I know I’m not breaking ground when I write that people used to do things together more than they do now. That reality has been made plain by Thompson, Doctorow and many others, including Robert Putnam (“Bowling Alone”), my colleague David Brooks and, of course, Alexis de Tocqueville, who wrote, “In no country in the world has the principle of association been more successfully used, or more unsparingly applied to a multitude of different objects, than in America.”
Still, I got a powerful feeling for the communal life that has been lost in recent decades when I read about the Manchester of yesteryear in “Manchester, Vermont: A Pleasant Land Among the Mountains, 1761-1961.” The Manchester Fair was a huge deal a hundred years ago, as was the Manchester Union Band, a group of local amateurs who gave open-air concerts, performed the dirge at Memorial Day, serenaded at socials and appeared at firemen’s musters.

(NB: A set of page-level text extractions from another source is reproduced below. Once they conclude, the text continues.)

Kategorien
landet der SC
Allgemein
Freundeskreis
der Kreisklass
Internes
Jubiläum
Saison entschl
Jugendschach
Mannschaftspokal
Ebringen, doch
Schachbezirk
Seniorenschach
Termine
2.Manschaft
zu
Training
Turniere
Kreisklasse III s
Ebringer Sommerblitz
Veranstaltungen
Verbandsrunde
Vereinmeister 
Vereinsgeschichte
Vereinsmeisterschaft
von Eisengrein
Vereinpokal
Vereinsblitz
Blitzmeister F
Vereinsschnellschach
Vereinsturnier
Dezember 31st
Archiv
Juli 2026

“Manchester, Vermont,” which was published in 1961, gives the names and key members of 63 organizations that came and went in a town that had only about 2,000 people in the first half of the 20th century. The list includes a camera club, a flying club, a horseback-riding club, granges, veterans’ groups, baseball clubs and all the traditional civic organizations. The Monday Club, organized in 1895, was especially charming. According to the book, it:
has never had dues or regular officers; meets fortnightly, limiting itself to 16 members; now in its 66th year; its afternoon programs begin at 3:00 p.m. with dessert followed by readings, reviews and discussions on many topics such as “the democratic measures of the Gladstone administration,” various schools of art, “the peasant revolt of 1377” and lives of White House families.
You could say that things are better today. If I want to know about the Peasants’ Revolt (which actually got going in 1381), I don’t need friends in the Monday Club; I can find out everything I need on the web. If I want to hear music, I can listen to the world’s best through wireless earbuds; I don’t need to go down to the firemen’s muster and listen to my neighbors toot their horns.
But so, so much has been lost.
To economists, what I’m bemoaning here is the loss of social capital. According to the Institute for Social Capital, the term “does not have a clear, undisputed meaning.” It’s sometimes described as bonds between similar people and bridges between different ones.